Exercise aim: Nothing in the data should be altered when it is repeated in full.

Records for this exercise Start Marker

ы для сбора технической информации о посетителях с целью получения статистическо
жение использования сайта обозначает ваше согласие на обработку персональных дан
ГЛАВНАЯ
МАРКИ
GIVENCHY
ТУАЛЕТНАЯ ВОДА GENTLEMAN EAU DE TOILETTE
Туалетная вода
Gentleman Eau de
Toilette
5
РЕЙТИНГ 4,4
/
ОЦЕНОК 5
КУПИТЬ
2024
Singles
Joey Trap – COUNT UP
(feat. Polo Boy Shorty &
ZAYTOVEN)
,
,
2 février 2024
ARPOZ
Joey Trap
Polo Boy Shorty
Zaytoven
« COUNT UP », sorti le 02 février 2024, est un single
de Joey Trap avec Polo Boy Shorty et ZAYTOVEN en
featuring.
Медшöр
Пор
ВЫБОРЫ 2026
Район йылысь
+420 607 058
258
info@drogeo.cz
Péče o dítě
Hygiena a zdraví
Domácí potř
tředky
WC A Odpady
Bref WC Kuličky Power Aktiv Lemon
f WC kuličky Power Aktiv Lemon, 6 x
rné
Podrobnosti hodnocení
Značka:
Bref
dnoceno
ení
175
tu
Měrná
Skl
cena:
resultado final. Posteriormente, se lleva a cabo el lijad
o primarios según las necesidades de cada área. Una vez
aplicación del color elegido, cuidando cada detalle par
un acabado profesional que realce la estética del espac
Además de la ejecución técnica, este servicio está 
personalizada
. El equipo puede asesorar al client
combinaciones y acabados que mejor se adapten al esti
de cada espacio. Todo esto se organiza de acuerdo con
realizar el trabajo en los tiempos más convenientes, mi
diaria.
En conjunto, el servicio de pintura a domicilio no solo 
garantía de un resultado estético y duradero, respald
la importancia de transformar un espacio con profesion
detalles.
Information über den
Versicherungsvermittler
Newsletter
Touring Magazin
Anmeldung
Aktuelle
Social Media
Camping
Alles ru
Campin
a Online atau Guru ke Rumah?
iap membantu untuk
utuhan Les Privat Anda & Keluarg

Records for this exercise End Marker

The answer:
ы для сбора технической информации о посетителях с целью получения статистическо
жение использования сайта обозначает ваше согласие на обработку персональных дан
ГЛАВНАЯ
МАРКИ
GIVENCHY
ТУАЛЕТНАЯ ВОДА GENTLEMAN EAU DE TOILETTE
Туалетная вода
Gentleman Eau de
Toilette
5
РЕЙТИНГ 4,4
/
ОЦЕНОК 5
КУПИТЬ
2024
Singles
Joey Trap – COUNT UP
(feat. Polo Boy Shorty &
ZAYTOVEN)
,
,
2 février 2024
ARPOZ
Joey Trap
Polo Boy Shorty
Zaytoven
« COUNT UP », sorti le 02 février 2024, est un single
de Joey Trap avec Polo Boy Shorty et ZAYTOVEN en
featuring.
Медшöр
Пор
ВЫБОРЫ 2026
Район йылысь
+420 607 058
258
info@drogeo.cz
Péče o dítě
Hygiena a zdraví
Domácí potř
tředky
WC A Odpady
Bref WC Kuličky Power Aktiv Lemon
f WC kuličky Power Aktiv Lemon, 6 x
rné
Podrobnosti hodnocení
Značka:
Bref
dnoceno
ení
175
tu
Měrná
Skl
cena:
resultado final. Posteriormente, se lleva a cabo el lijad
o primarios según las necesidades de cada área. Una vez
aplicación del color elegido, cuidando cada detalle par
un acabado profesional que realce la estética del espac
Además de la ejecución técnica, este servicio está 
personalizada
. El equipo puede asesorar al client
combinaciones y acabados que mejor se adapten al esti
de cada espacio. Todo esto se organiza de acuerdo con
realizar el trabajo en los tiempos más convenientes, mi
diaria.
En conjunto, el servicio de pintura a domicilio no solo 
garantía de un resultado estético y duradero, respald
la importancia de transformar un espacio con profesion
detalles.
Information über den
Versicherungsvermittler
Newsletter
Touring Magazin
Anmeldung
Aktuelle
Social Media
Camping
Alles ru
Campin
a Online atau Guru ke Rumah?
iap membantu untuk
utuhan Les Privat Anda & Keluarg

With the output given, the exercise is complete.